EPI lavables : réelle alternative ou roue de secours ?

Face à l’explosion des dépenses en équipements de protection individuelle, mais aussi pour ne plus être exposés aux ruptures d’approvisionnements, plusieurs acheteurs se sont tournés vers le lavable, le plus souvent sous la pression lors de la première vague. Ils hésitent toutefois à abandonner l’usage unique au profit du textile lorsque c’est possible.

© Epictura

Quatre cadres hospitaliers ont dévoilé dans nos colonnes (lire l’article du 25 novembre dernier) les surcoûts qu’ils avaient dû supporter face à l’explosion des consommations et surtout à celle des prix des EPI à usage unique. Tous ont donc cherché une alternative en se tournant vers le lavable. « En période de crise, la question n’est pas de choisir entre une surblouse à usage unique (UU) et une surblouse lavable, mais entre une surblouse lavable que vous avez (facturée autour de 11 € HT) et que vous pourrez utiliser plus d’une centaine de fois, et une surblouse UU que vous n’aurez pas, soit parce qu’elle coûte trop cher, soit qu’il n’y a pas de fournisseurs disponibles », analyse Arezki Cherifi.

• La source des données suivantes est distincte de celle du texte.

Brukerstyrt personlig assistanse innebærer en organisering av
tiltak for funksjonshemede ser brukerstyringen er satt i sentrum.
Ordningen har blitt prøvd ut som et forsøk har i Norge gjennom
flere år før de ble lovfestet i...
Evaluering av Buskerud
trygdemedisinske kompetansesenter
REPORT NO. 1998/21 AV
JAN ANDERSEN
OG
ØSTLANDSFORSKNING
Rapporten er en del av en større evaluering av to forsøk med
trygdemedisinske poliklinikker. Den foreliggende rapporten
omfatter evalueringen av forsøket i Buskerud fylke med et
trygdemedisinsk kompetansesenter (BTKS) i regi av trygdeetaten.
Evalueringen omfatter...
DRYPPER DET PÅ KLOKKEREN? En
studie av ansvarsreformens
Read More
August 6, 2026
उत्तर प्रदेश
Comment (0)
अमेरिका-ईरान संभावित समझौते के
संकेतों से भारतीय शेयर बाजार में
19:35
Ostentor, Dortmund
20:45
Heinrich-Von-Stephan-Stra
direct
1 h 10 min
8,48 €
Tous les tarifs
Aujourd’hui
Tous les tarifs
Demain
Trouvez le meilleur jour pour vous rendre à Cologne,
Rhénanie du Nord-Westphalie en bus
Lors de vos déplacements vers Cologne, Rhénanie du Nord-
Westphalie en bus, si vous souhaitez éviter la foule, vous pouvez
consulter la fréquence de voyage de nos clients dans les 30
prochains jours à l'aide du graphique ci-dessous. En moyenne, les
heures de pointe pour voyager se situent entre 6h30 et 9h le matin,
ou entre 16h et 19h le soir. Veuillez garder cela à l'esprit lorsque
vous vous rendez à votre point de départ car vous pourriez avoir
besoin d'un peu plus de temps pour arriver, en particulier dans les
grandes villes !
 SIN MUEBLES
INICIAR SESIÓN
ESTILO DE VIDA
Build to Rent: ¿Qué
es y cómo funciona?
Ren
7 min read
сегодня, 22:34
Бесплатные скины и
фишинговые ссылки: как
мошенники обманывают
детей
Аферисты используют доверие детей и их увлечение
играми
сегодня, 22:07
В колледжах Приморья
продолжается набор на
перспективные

Compétitif si l’usage unique dépasse un seuil de prix

Le directeur adjoint du CH Centre Bretagne, en charge des achats, de la logistique et du biomédical pointe un autre avantage : « les surblouses lavables peuvent être confectionnées en France, et certaines blanchisseries hospitalières ont même eu recours à des couturières pour le faire ». Au centre hospitalier du Pays d’Aix, Fabienne Guerra, adjointe à la direction des ressources opérationnelles et de la performance environnementale, en charge de la logistique et des achats, même si elle se méfie des possibles augmentations du prix des matières premières, comme le coton, est prête à franchir le pas : « Mais uniquement lorsque nous sommes en procédure dégradée, dit-elle, aussi, nous avons consulté cinq fournisseurs pour les blouses et testé leurs produits en blanchisserie ».

Pratiquement tous conviennent que le textile peut devenir compétitif à partir d’un certain seuil de prix de l’usage unique. Christophe Blanchard, directeur adjoint du CH de Mayotte en charge des affaires générales, considère que le lavable reste plus que jamais d’actualité : « La deuxième vague qui frappe la métropole risque par contrecoup de nous poser des problèmes d’approvisionnement en usage unique ». « Poubelle ou lessive ? », s’interroge Arezki Cherifi pour souligner le gain que l’on peut réaliser sur le traitement des déchets auquel on ne peut échapper avec l’usage unique. « L’opération est rentable même avec les coûts annexes, le surcoût en lessive et autres produits ne représente vraiment pas grand-chose ».

Pour autant, les établissements interrogés ne sont pas prêts forcément à tourner définitivement le dos aux EPI à usage unique. D’abord parce que certaines alternatives n’existent pas en textile, notamment les gants. Ensuite en raison des coûts annexes et de la nouvelle organisation logistique qu’impose le recours au lavable. « Il se traduit par une augmentation de la charge de travail et un impact direct sur les dépenses liées à la blanchisserie, reconnaît Christophe Blanchard, nous avons également une problématique concernant le stockage puisque le textile est plus encombrant, mais une réflexion est en cours avec la lingerie ».

Impact sur les blanchisseries

« Encore faut-il que la blanchisserie soit capable d’absorber de grosses quantités », confirme Fabienne Guerra. C’est souvent là que le bât blesse. « Ici, nous avons réglé le problème avec un groupement de coopération sanitaire grâce auquel nous pouvons disposer d’un tunnel de lavage à seize compartiments », signale Arezki Cherifi. C’est également le choix qui a été fait à Aix-en-Provence pour absorber sans difficulté les 2 000 blouses lavables acquises par le centre hospitalier du Pays d’Aix. À Mayotte, Christophe Blanchard est lui aussi soumis aux mêmes contraintes : « Nos entrepôts sont pleins, alors nous limitons les contraintes de stockage en organisant un système de rotation sur trois jours pour nos 2500 surblouses lavables ».

À Neuilly, Pascale Prost, DG de la clinique Ambroise Paré, admet également que le recours au lavable peut poser des problèmes : « Nos infrastructures de lingerie ne nous permettent pas de pérenniser le recours aux EPI lavables et le coût de l’externalisation est prohibitif. Néanmoins, poursuit-elle, si le prix de l’usage unique ne baisse pas et si les ruptures persistent, il nous faudra bien repenser l’ensemble. Nous sommes à la recherche d’EPI localisés en Europe ou, mieux, en France. Des mesures d’accompagnement des prix avec une TVA à 5,5 %, par exemple, permettraient aux productions locales d’être concurrentielles, mais c’est une question de volonté politique ».